Chapter 12 M12: Trees
The final module in our journey takes us (as many adventures do) to a mystical forest. Specifically, we’re looking at tree-based methods, both for regression (quantitative response) and classification (categorical response). This also involves some thinking about what it means to be doing classification well, with measures like the Gini index. Finally, we get an introduction to ensemble methods: the idea of building many different models and combining the predictions from each one to get an overall prediction.
This module’s reading is all in the textbook! You can see notes about this reading in the pre-class assignments for Days 32-34 on Moodle. Relevant sections include:
- Chapter 8 introduction “Tree-Based Methods”

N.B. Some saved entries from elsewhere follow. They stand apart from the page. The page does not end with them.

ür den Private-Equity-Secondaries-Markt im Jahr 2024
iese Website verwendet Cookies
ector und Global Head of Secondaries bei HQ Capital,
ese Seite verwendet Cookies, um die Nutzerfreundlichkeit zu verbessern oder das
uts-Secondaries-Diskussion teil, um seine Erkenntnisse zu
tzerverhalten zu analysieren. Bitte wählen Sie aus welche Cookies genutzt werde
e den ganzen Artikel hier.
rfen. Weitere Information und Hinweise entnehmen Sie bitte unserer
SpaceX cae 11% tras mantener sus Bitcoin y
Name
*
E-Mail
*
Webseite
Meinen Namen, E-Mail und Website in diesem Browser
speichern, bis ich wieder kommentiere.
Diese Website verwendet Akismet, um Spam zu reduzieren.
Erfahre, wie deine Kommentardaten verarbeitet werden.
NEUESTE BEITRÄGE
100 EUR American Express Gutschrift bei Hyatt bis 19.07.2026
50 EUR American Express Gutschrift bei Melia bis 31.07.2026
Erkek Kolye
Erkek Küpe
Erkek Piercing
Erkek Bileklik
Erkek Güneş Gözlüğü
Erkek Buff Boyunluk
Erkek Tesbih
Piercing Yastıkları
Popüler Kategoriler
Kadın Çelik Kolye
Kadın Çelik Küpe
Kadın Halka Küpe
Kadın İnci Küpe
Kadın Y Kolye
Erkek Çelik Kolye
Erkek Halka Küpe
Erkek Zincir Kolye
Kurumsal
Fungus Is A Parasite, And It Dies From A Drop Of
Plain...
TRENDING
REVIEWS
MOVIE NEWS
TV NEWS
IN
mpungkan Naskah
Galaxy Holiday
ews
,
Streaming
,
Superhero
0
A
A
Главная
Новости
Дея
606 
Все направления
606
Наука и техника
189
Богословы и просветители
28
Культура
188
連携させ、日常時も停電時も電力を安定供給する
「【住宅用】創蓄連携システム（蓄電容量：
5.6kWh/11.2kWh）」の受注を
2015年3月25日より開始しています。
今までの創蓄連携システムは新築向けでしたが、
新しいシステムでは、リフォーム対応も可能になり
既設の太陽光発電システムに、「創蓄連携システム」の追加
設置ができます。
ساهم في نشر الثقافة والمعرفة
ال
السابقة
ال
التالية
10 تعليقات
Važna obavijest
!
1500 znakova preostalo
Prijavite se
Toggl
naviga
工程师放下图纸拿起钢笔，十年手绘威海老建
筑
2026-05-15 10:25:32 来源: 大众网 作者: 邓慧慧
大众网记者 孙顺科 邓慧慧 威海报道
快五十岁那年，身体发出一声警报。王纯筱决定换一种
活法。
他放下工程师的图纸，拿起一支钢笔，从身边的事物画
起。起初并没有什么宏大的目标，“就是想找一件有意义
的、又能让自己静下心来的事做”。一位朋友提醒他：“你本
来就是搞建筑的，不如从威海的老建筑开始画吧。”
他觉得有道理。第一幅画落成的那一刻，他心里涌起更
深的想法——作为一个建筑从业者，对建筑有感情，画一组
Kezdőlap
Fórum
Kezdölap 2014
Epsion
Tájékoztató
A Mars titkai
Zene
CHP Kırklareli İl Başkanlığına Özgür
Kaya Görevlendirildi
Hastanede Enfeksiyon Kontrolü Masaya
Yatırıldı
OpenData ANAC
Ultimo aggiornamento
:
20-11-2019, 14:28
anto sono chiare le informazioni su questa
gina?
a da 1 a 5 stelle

- Section 8.1 “The Basics of Decision Trees”
- We originally read Subsections 8.1.3 “Trees Versus Linear Models” and 8.1.4 “Advantages and Disadvantages of Trees” first, then Subsection 8.1.2 “Classification Trees” for the next day.
- Section 8.2 “Bagging, Random Forests, Boosting, and Bayesian Additive Regression Trees”
- Feel free to skim or skip subsection 8.2.4 “Bayesian Additive Regression Trees” if you like.
- Do read subsection 8.2.5 “Summary of Tree Ensemble Methods,” even if you skip 8.2.4.